* **TASK BRIEF**: Go through the lines below and copy any that hold the string "letters".
**** RECORD EXCERPTS ****
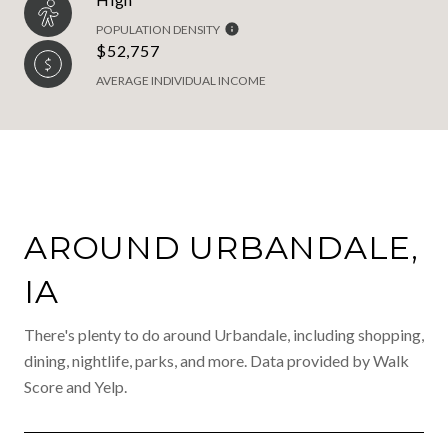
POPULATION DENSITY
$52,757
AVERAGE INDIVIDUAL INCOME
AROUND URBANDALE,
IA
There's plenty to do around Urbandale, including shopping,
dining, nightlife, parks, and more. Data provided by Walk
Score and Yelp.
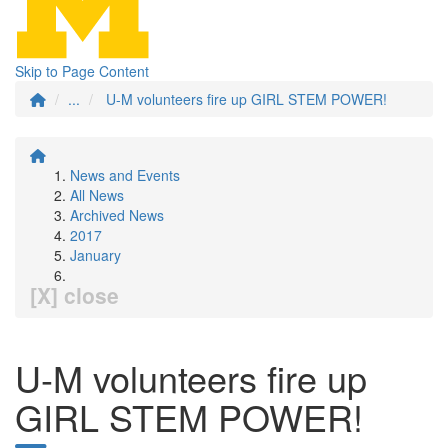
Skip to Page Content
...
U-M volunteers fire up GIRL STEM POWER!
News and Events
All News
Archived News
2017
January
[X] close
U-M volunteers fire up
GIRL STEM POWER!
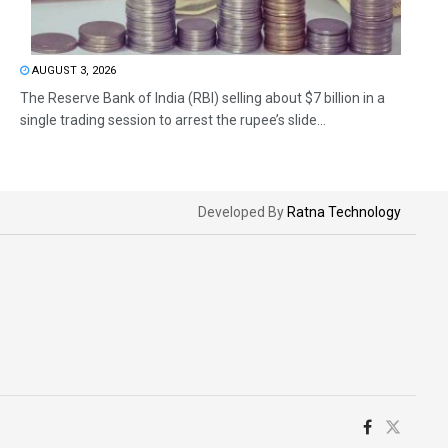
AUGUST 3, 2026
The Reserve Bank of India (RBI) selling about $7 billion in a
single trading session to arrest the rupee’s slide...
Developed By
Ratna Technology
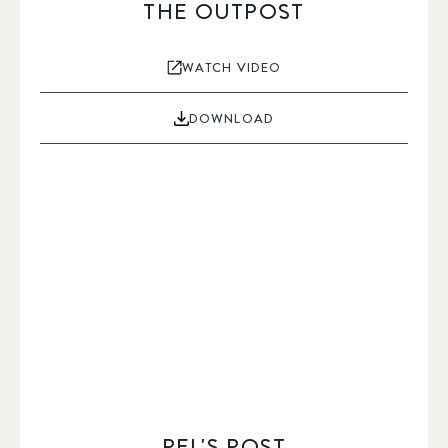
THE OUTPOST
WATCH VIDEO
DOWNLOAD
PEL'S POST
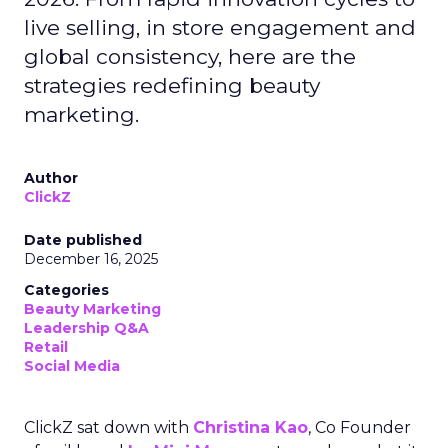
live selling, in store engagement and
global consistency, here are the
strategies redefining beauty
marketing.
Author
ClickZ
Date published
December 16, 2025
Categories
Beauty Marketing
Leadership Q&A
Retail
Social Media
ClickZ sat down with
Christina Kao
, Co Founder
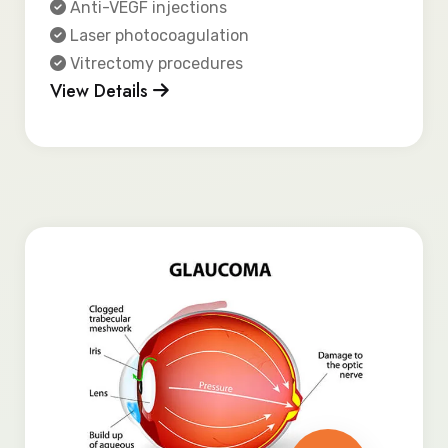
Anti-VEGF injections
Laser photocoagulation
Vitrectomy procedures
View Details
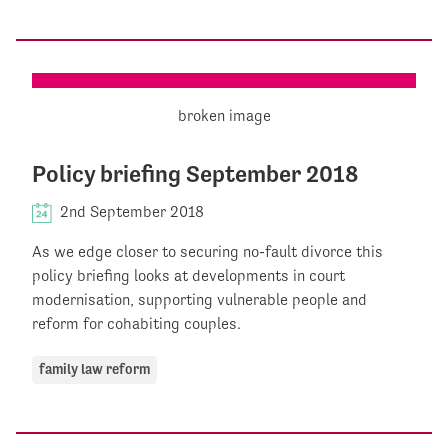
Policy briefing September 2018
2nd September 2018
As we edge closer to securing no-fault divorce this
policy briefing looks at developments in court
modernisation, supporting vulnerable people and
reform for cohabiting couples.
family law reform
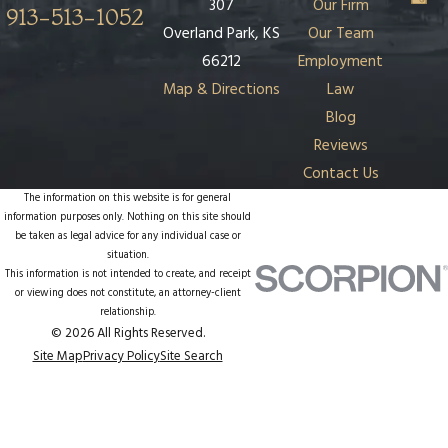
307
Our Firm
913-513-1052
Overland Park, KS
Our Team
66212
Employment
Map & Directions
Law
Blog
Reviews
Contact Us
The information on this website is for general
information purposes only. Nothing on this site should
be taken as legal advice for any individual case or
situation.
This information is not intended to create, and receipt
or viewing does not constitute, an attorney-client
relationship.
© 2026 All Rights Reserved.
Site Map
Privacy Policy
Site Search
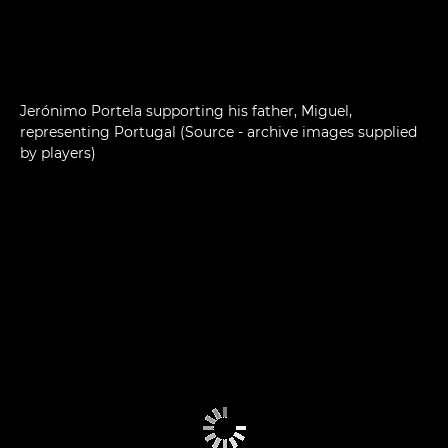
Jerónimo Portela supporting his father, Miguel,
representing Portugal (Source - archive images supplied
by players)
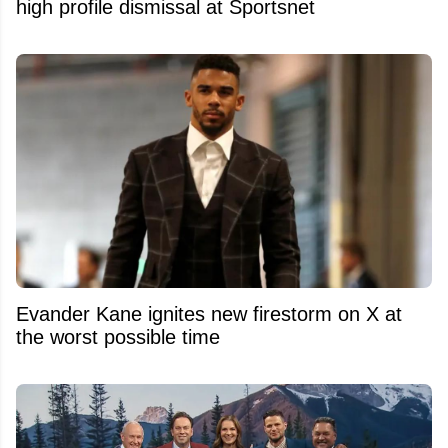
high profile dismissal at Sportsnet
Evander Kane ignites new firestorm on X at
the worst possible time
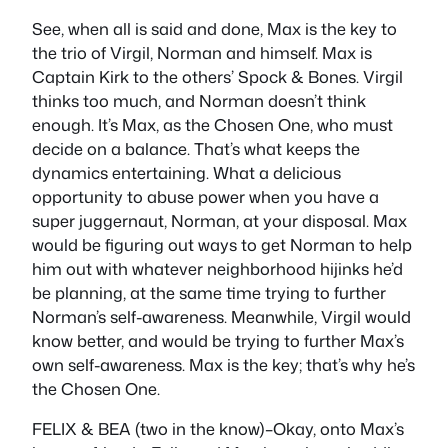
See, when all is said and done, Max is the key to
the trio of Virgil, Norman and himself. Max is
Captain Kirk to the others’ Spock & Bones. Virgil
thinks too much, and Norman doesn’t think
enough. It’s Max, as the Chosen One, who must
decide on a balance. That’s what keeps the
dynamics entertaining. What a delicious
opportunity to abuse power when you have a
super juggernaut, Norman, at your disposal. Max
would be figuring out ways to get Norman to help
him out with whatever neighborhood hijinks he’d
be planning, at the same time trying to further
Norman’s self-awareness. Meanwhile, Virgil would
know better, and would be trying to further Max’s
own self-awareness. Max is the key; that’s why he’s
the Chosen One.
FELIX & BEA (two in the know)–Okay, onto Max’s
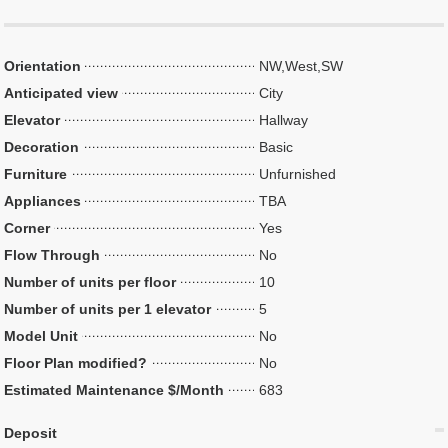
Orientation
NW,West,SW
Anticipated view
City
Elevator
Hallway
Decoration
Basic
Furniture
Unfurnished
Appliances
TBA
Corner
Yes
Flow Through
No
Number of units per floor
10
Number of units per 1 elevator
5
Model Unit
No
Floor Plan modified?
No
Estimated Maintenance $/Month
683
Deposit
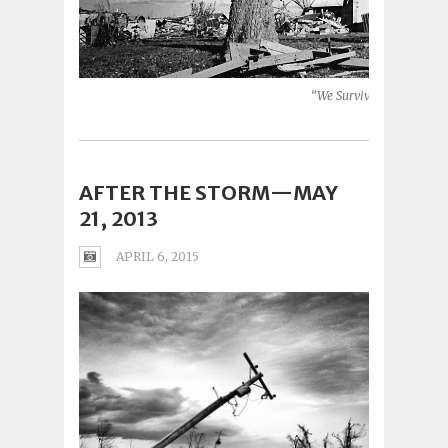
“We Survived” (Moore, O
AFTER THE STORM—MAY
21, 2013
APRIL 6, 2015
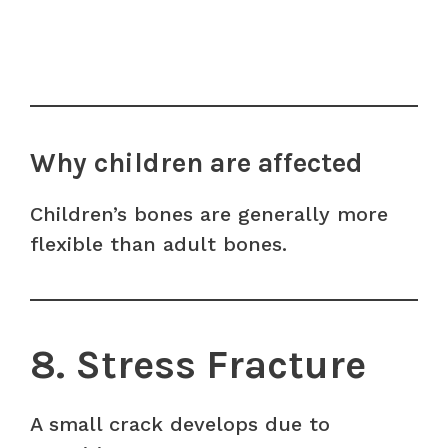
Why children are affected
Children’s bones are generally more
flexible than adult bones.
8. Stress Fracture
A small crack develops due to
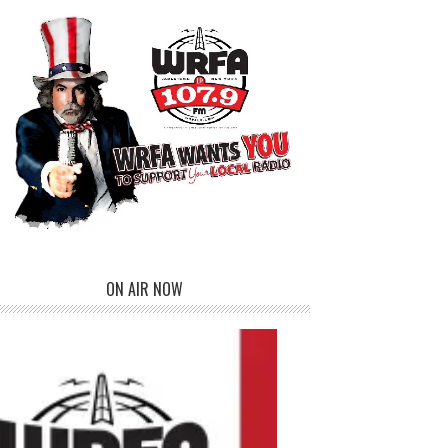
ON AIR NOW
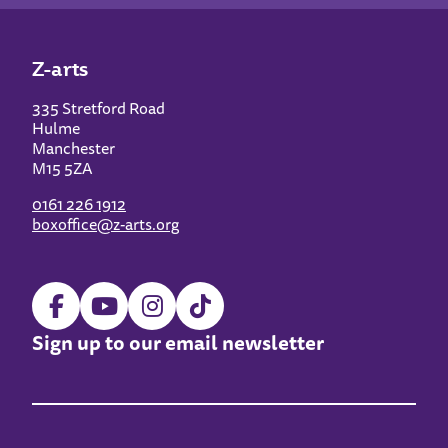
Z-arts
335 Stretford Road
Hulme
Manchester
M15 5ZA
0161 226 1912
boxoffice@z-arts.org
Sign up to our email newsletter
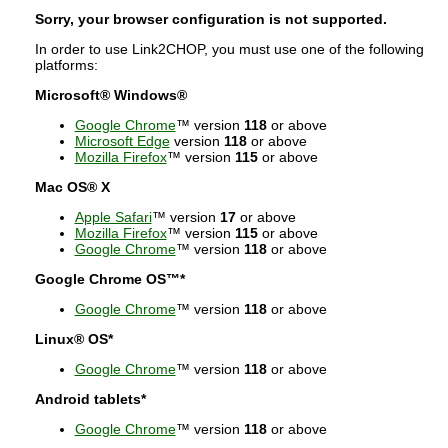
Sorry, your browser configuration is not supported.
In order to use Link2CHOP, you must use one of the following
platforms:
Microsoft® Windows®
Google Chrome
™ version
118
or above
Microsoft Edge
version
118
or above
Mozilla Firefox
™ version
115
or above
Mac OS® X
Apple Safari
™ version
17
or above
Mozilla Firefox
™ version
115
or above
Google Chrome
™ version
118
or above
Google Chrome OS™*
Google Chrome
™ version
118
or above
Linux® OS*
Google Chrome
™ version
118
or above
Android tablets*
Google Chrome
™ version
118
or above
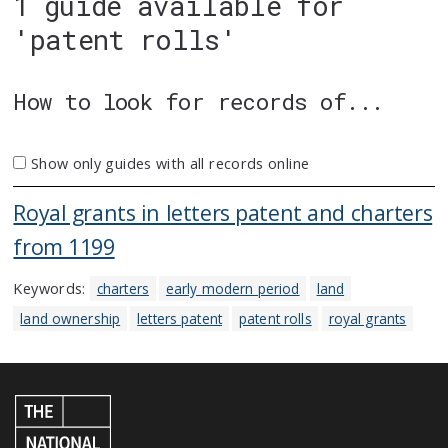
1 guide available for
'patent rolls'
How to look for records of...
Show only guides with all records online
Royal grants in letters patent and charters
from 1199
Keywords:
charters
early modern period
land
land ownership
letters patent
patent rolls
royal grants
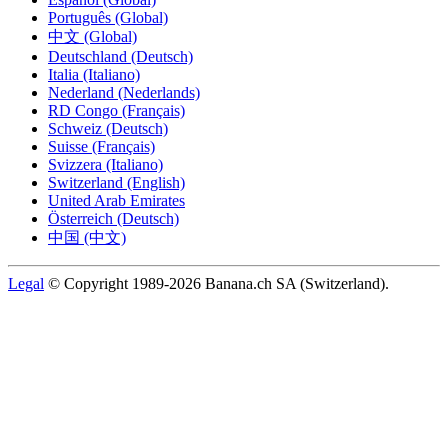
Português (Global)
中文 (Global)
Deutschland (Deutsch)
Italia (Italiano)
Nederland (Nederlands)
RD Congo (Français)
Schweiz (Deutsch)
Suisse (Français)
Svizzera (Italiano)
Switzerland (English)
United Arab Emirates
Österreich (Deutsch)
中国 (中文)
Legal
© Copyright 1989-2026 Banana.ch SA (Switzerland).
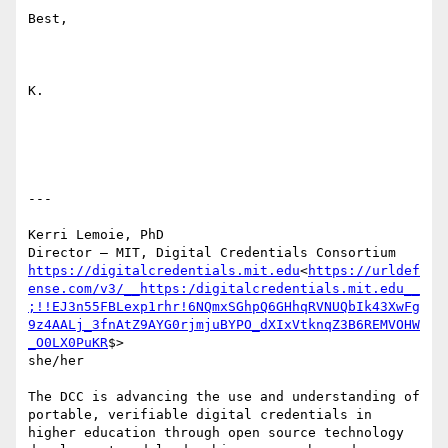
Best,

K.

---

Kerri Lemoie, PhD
****
* **TASK RESULT**:
Royal grants in letters patent and charters
letters patent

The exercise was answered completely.